NHL

GOMEZ WAS BIG APPLE DISASTER

New York wiped the smile off Scott Gomez’ face.

Really, it is difficult to remember a fall from grace so swift as the one that befell Gomez over the course of the two calendar years he was a Ranger. When Gomez bolted from New Jersey as a 2007 free agent after seven seasons during which he won a pair of Stanley Cups as well as the 2000 Calder Trophy, he only had eyes for the bright lights of Broadway that he’d been so close to, yet so far away from, across the Hudson.

GOMEZ GONE; NOW RANGERS CAN $HOP

On July 1, 2007, the Rangers needed a center to replace Michael Nylander, departing as a free agent. They needed someone who could get the puck to Jaromir Jagr. They needed a player with speed and creativity to transport the puck. They needed a player with Gomez’ skills. They needed to pay him $51.5M over seven years to get him to sign, but regardless, they had themselves a talented 27-year-old center who couldn’t stop smiling when he talked about getting to live the dream of playing on the biggest stage in the world.

It didn’t work with Jagr, who was unhappy at losing the sympatico Nylander over a contract dispute, only to replace him with a center requiring the puck in the middle when No. 68 demanded possession on the wall. Gomez and Jagr could not have been less complementary pieces.
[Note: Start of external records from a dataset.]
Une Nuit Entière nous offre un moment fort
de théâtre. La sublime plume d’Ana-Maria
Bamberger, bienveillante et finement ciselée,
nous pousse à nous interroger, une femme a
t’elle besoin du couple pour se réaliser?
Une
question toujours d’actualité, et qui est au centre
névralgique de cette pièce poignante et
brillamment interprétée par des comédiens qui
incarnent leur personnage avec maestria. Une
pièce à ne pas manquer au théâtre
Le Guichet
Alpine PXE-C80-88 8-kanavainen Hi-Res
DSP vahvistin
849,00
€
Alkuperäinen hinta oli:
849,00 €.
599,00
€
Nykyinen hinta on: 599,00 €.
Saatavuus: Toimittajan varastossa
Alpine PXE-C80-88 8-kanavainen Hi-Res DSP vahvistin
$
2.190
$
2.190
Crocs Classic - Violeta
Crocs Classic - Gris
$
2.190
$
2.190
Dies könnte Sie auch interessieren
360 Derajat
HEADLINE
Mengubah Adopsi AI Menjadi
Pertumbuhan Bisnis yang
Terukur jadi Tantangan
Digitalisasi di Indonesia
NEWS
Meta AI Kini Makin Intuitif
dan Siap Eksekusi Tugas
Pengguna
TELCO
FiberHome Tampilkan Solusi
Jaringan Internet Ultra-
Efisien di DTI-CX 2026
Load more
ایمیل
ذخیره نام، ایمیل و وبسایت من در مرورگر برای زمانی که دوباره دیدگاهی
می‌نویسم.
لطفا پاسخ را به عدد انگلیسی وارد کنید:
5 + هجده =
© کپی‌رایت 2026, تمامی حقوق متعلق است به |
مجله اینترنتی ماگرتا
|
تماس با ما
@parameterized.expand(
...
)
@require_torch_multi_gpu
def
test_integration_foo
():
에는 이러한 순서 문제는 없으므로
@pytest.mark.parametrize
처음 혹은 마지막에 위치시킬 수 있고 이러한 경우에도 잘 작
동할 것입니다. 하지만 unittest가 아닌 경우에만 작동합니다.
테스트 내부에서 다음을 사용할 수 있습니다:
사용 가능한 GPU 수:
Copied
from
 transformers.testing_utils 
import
Still, Gomez might have been the Rangers’ best player the second half of 2007-08 playing primarily between Sean Avery and Brendan Shanahan. He was a key figure in the Rangers’ five-game, first-round rout of the Devils in 2008, dominating even while booed every time he touched the puck in Newark.

Last summer, the Rangers underwent their extreme makeover, in essence turning the direction of the team over to Gomez and Chris Drury, who also had signed as a free agent on July 1, 2007 (for five years at $35.25M) and who also failed to mesh with Jagr.

“We’re going to use Drury and Gomez in an offensive way we think will utilize their abilities, and we made changes around that,” Sather said last July 3 after informing Jagr his services were no longer desired.

“It’s going to be me and Chris now, and that’s what we wanted when we came to New York,” Gomez said last July 2, after the Blueshirts had acquired Nikolai Zherdev from Columbus to be his winger. “If I’m playing with Zherdev, it’s going to be up to me to make it work, and I’m up for that.

“We’re going to be an in-your-face team that pressures the puck. I’ve been talking with Chris and he feels exactly the way I do. We’re ready for the responsibility.”

No, they weren’t and no, Gomez wasn’t. He never meshed with Zherdev, who also needed the puck at all times. Gomez played much of October with a bad ankle. He played nearly all of the remainder of the season, dispirited, rarely a positive factor, turning away from contact, giving away the puck.

Gomez underachieved for Tom Renney and was unable to regain even a semblance of the dynamic game he’d owned as a Devil after John Tortorella took command on Feb. 23. His game had deteriorated beyond repair. He surely was one of the players Tortorella had in mind when citing a handful of Rangers as being out of condition.

His game was gone, his smile was gone, and he was going. The Rangers had been dangling Gomez for months. They needed to clear cap space. They needed to move forward without Gomez.

“If you perform up to expectations, play hard every day, game in and game out and be productive, there’s a chance you’ll never be traded,” Sather said yesterday afternoon after announcing that Gomez had been traded.

Gomez’ heart was in the right place two summers ago. But his eyes exceeded his commitment. New York was too big for him.